Construction projects are technical in nature and are often hugely complex. The contract needs to reflect this complexity and will involve some negotiation even where a standard form contract is to be used.

Contractors are reluctant to commit resources to a project in the absence of a formal agreement guaranteeing payment and clients need to get their projects moving. Letters of Intent are often used as a device to try and meet these requirements. Reality bites when these end up being the only paper work for the project and the parties fall out.

The Courts have consistently cautioned against starting work on a construction contract without having a contract in place. When presented with a Letter of Intent one of the first things they will consider is whether it is legally binding. As a general rule, agreements to negotiate or agree further items are unenforceable. If it is expressed as non-binding this will generally be upheld by the courts. However, a mere statement that it is binding and enforceable does not automatically make it so.
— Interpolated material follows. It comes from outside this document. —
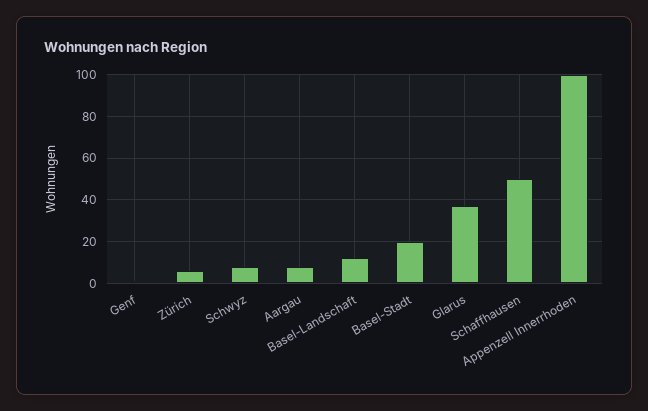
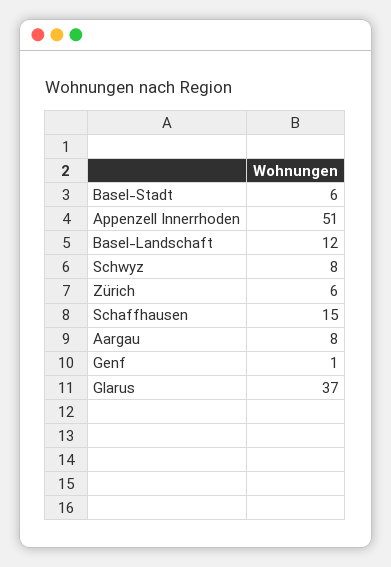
Basel-Stadt: 20 -> 6
Schaffhausen: 50 -> 15
Appenzell Innerrhoden: 100 -> 51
To be enforceable, it must include objective criteria by reference to which agreement would be reached on outstanding matters. An illustrative case is the High Court decision in Dhanani v Crasnianski [2011]2 All E.R.799 which involved the setting-up of a private equity fund. Key terms were agreed in a term sheet and at the same time a Letter of Intent was signed. The parties created a timetable for agreeing the remaining terms covering the exact structure, form and location of the entities forming the fund. However the Letter provided that each party had further work to do in finalising those terms. The court held that while there was some certainty, sufficient matters remained to be agreed so that the Letter of Intent coupled with the term sheet were considered to be an agreement to agree and therefore unenforceable.

Letters of Intent can in some cases form contracts. In Diamond Build Ltd v Clapham Park Homes [2008] EWHC1439 (TCC) the court held that the inclusion of key terms in the Letter including commencement and completion dates, a requirement to proceed regularly and diligently, the overall contract sum and an undertaking to pay reasonable costs in the interim, created sufficient certainty to give rise to a simple contractual arrangement. Even though the Letter set out the intention to enter into a specific JCT contract, there was no stipulation in the Letter that a contract would only come into existence if a formal contract was concluded, so a contract on the terms of the Letter was deemed to exist.

Letters of Intent often provide a financial or time limit to limit the client’s exposure and provide some financial comfort for the contractor. Where a financial cap is stated in a Letter of Intent, this will normally be upheld by the court. In Mowlem plc v Stena Line Ports Limited [2004] EWHC 2206 (TCC), the contractor`s entitlement to payment for works carried out was held to be subject to the limit stated in the Letter of £10 million. The court held that no term would be implied that the contractor was to be paid a reasonable amount for work carried out beyond the expiry date of the Letter. Similarly, in Diamond Build, the contractor unsuccessfully argued that a £250,000 cap in the Letter of Intent was not enforceable.

Clients will often seek the advice of their consultants on risk and how best to get a construction project moving. The High Court has recently considered two contrasting cases where consultants have advised in connection with Letters of Intent. In Cunningham and Good v Collett & Farmer [2006] EWHC 1771 TCC, the claimants sued their architects for breach of contract where a Letter of Intent had been entered into but ultimately no formal building contract was executed. The court held that the architect was not negligent in advising on commencement of work under the Letter of Intent. It said that a letter of intent can be appropriate where the key terms and conditions are stated in the letter and in this case it met the client’s requirements to get started with the works ahead of contract finalisation. The court also found that the client had entered into the Letter of Intent on the basis of its own analysis of the risks and had been responsible for the delays which ultimately resulted in the contract not being entered into.

However, in The Trustees of Ampleforth Abbey Trust Turner & Townsend Project Management Limited (2012) EWHC 2137 (TCC) the project manager for the Trust was held to have failed to exert sufficient pressure on the contractor to execute the building contract. The Letters of Intent in that case proved to be less favourable than the intended formal contract in particular as they did not contain liquidated damages provisions whereas the intended contract did. The consultant had failed to exercise reasonable skill and care in ensuring the execution of a formal building contract and had not fully advised the client of the potential implications and risks of proceeding under the Letters of Intent.

Conclusion

Letters of Intent if well drafted can be useful if the risks are assessed and explained to clients on a project specific basis. Every effort should however be made towards finalising and entering into the contract as soon as possible to minimise misunderstandings and disputes.